**Task details:** The records below are to be repeated exactly, minus any pictures.

• • • • •

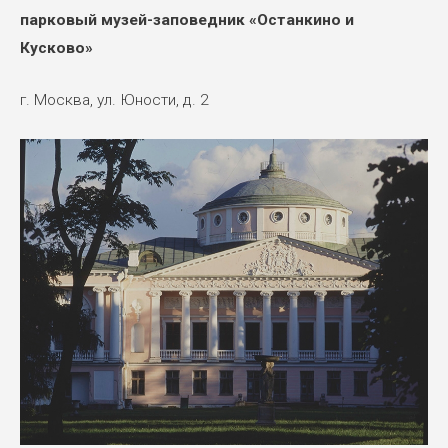
парковый музей-заповедник «Останкино и
Кусково»
г. Москва, ул. Юности, д. 2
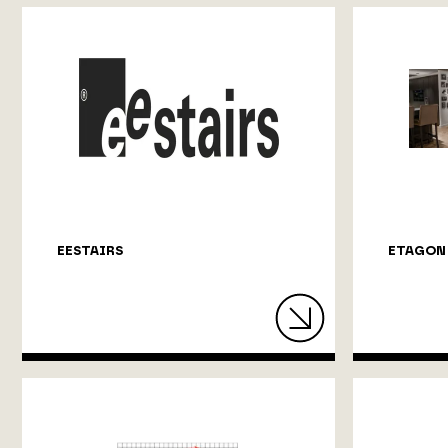
EESTAIRS
ETAGON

• • • • •

**Response box:**
парковый музей-заповедник «Останкино и
Кусково»
г. Москва, ул. Юности, д. 2
EESTAIRS
ETAGON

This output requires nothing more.